Posts Tagged ‘inner-city poverty’

This Tuesday I wanted to feature a song by a good friend of mine. “Denham Street” was written by Bob Enderle. Bob Enderle died too many years ago. He wrote a number of songs that I really like. I am not a fan of most popular music. I don’t need to hear one more song about boy loves and loses girl, or how the singer wants to party and have sex all night.

Denham Street and many other songs he wrote are about social injustices we so easily overlook and ignore. This song points out how unfair, uncaring and mean our social policies are. He makes the song sound sweet while the dark lyrics dig into our consciousness.

I did a simple recording of this song. I started with some drum tracks and I played my 12 string Ovation guitar for the main instrument track. I added strings to reinforce the guitar. Once I sang the melody I thought it would be a good song for harmony. I added the harmony vocals and listened to the rough mix a few times.

After a few times through the song I turned off the drum track and liked it better without them.

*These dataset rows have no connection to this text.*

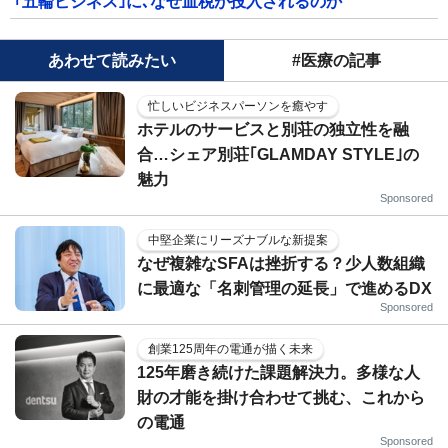
｢五輪ビジネス｣に､なぜ血税が投入されるのか
あわせて読みたい
#医療の記事
忙しいビジネスパーソンを癒やす
ホテルのサービスと別荘の独立性を融
合…シェア別荘｢GLAMDAY STYLE｣の
魅力
Sponsored
中堅企業にリーズナブルな新提案
なぜ複雑なSFAは挫折する？少人数組織
に最適な「名刺管理の延長」で進めるDX
Sponsored
創業125周年の電通が描く未来
125年磨き続けた課題解決力。多様な人
財の才能を掛け合わせて挑む、これから
の電通
Sponsored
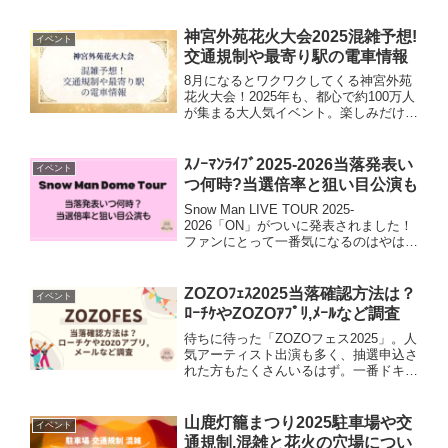
できる貴重な体験がもりだくさん。屋台
のグルメやステージイベント、そして大
神宮外苑花火大会2025混雑予想!
イベント
迫力の花火まで、をたっ...
交通規制や最寄り駅の電車情報
8月になるとワクワクしてくる神宮外苑
花火大会！2025年も、都心で約100万人
が集まる大人気イベント。楽しみだけ
ど…「どれくらい混む？」「交通規制っ
てどんな感じ？」「最寄り駅や電車は大
丈夫？」と、混雑やアクセスの心配も尽
ｽﾉｰﾏﾝﾗｲﾌﾞ2025-2026当落発表い
イベント
きませんよね。今回は...
つ何時?当選倍率と狙い目公演も
Snow Man LIVE TOUR 2025-
2026「ON」がついに発表されました！
ファンにとって一番気になるのはやは当
落発表がいつ何時なのか、当選倍率はど
のくらいか、そして当たりやすい狙い目
公演はあるのかという点ではないでしょ
ZOZOﾌｪｽ2025当落確認方法は？
イベント
うか？こ...
ﾛｰﾁｹやZOZOｱﾌﾟﾘ,ﾒｰﾙなど調査
待ちに待った「ZOZOフェス2025」。人
気アーティスト出演も多く、抽選申込さ
れた方もたくさんいるはず。一番ドキド
キするのはやはり当落発表の瞬間ですよ
ね。この記事では、ZOZOフェス2025の
抽選当落確認ができる時間や具体的な確
山鹿灯籠まつり2025駐車場や交
イベント
認方法、確認...
通規制,混雑と花火の穴場につい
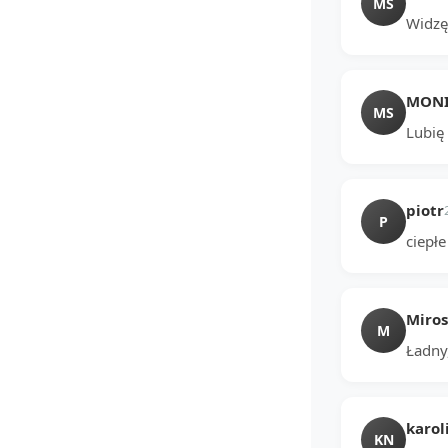
MS
Widzę
MONIK
MS
Lubię
piotr
P
ciepłe
Miro
M
Ładny,
karol
KN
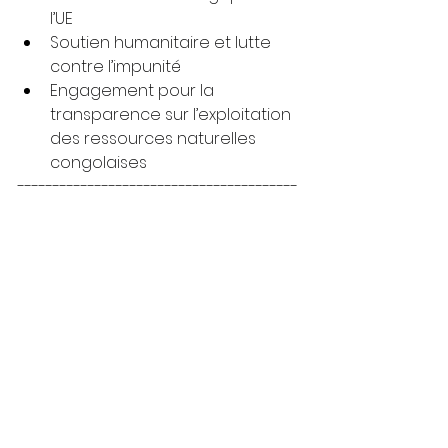
l’UE
Soutien humanitaire et lutte 
contre l’impunité
Engagement pour la 
transparence sur l’exploitation 
des ressources naturelles 
congolaises
----------------------------------------
-------------
See All
Recent Posts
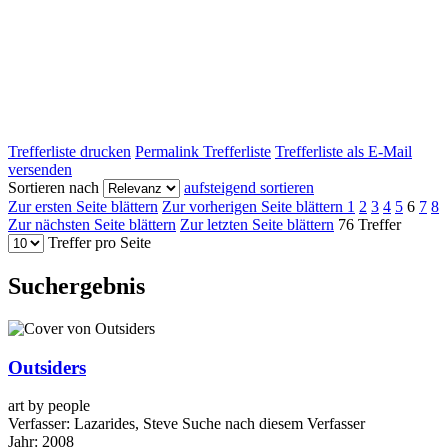
Trefferliste drucken
Permalink Trefferliste
Trefferliste als E-Mail
versenden
Sortieren nach
aufsteigend sortieren
Zur ersten Seite blättern
Zur vorherigen Seite blättern
1
2
3
4
5
6
7
8
Zur nächsten Seite blättern
Zur letzten Seite blättern
76 Treffer
Treffer pro Seite
Suchergebnis
Outsiders
art by people
Verfasser:
Lazarides, Steve
Suche nach diesem Verfasser
Jahr:
2008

I worked on it for days. I wanted to ‘do the song justice’ and make it fit the image I have from Bob’s version. Sweet tragedy.

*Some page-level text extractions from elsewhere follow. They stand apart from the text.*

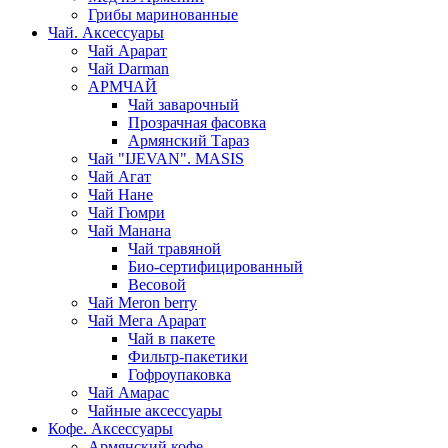
Грибы маринованные
Чай. Аксессуары
Чай Арарат
Чай Darman
АРМЧАЙ
Чай заварочный
Прозрачная фасовка
Армянский Тараз
Чай "IJEVAN". MASIS
Чай Агат
Чай Нане
Чай Гюмри
Чай Манана
Чай травяной
Био-сертифицированный
Весовой
Чай Meron berry
Чай Мега Арарат
Чай в пакете
Фильтр-пакетики
Гофроупаковка
Чай Амарас
Чайные аксессуары
Кофе. Аксессуары
Армянский кофе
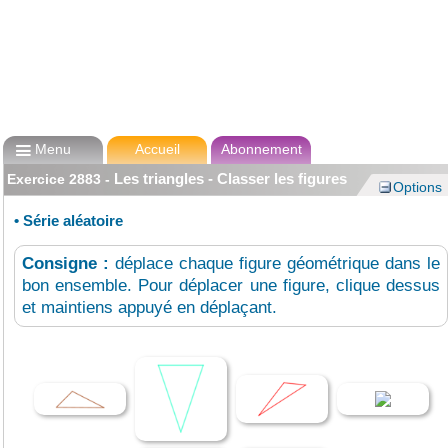

Menu
Accueil
Abonnement
Les triangles - Classer les figures
Exercice
2883
-
Options
•
Série aléatoire
Consigne :
déplace chaque figure géométrique dans le
bon ensemble. Pour déplacer une figure, clique dessus
et maintiens appuyé en déplaçant.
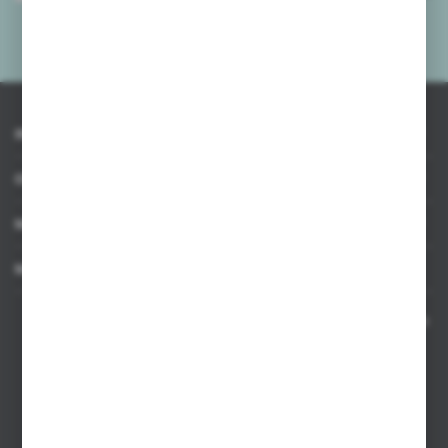
mnie adres e-mail informacji dotyczących usług świadczonych przez
Administratora. Zgoda może zostać cofnięta w każdym czasie.
Polityka
prywatności
*
INFORMACJE
OBSŁUGA KLIENTA
MOJE KONTO
MASZ PYTANIE
Kontakt telefoniczny 8:00-17:00 w dni robocze oraz 8:00-14:00
w soboty
Dział sprzedaży internetowej
+48 533 677 055
Dział sprzedaży stacjonarnej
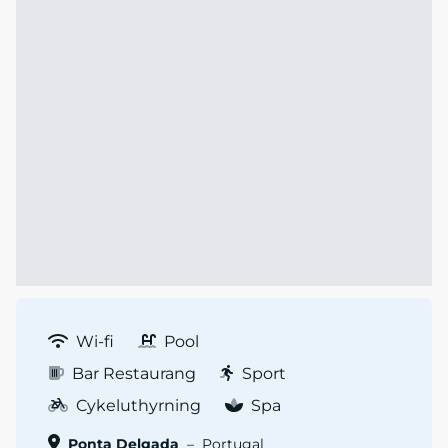
Wi-fi
Pool
Bar Restaurang
Sport
Cykeluthyrning
Spa
Ponta Delgada
–
Portugal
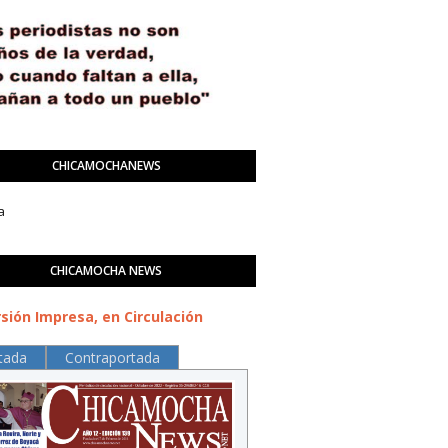
CHICAMOCHANEWS
a
CHICAMOCHA NEWS
sión Impresa, en Circulación
tada
Contraportada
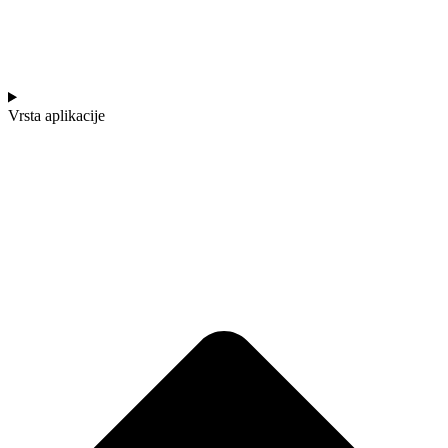
Vrsta aplikacije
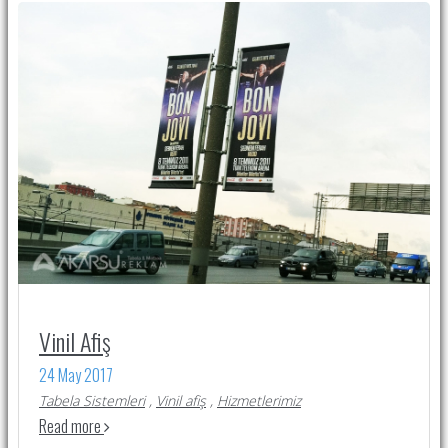
Vinil Afiş
24 May 2017
Tabela Sistemleri
,
Vinil afiş
,
Hizmetlerimiz
Read more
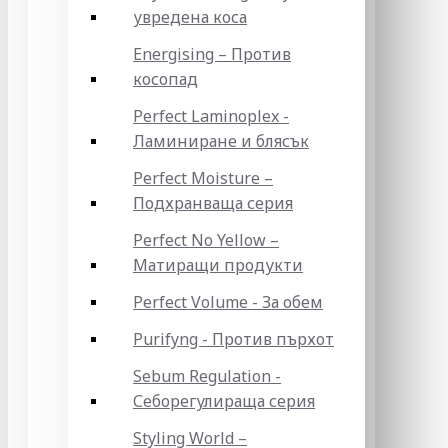
увредена коса
Energising – Против
косопад
Perfect Laminoplex -
Ламиниране и блясък
Perfect Moisture –
Подхранваща серия
Perfect No Yellow –
Матиращи продукти
Perfect Volume - За обем
Purifyng - Против пърхот
Sebum Regulation -
Себорегулираща серия
Styling World –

Here are the lyrics and my version of Denham Street. I hope you enjoy.


            “Denham Street”                                                     Bob Enderle
 
Car alarms squeal on Denham Street     
Like coyotes howling at the moon.
Tattered grey men look for some place to eat
Teen age mothers search for her womb.
Street lights shattered near the playground;
Darkness hides an old routine.
Cracks in the family, crack in the hall.
 
There’s an overpass over Dehnam Street
Supporting Highway 95.
There are no exits for Denham Street
But it’s only a twenty minute drive.
To the shops with plywood windows
Through the alleys of despair
Just another wrong turn and you’re almost there.
 
To every city there is a Denham Street
And to everyone who grows up there
There are few exits from Denham Street
Fewer thoughts behind an empty stare.
Social programs lack the funding
Social consciousness has died.    
Solutions on the shelf have never been tried.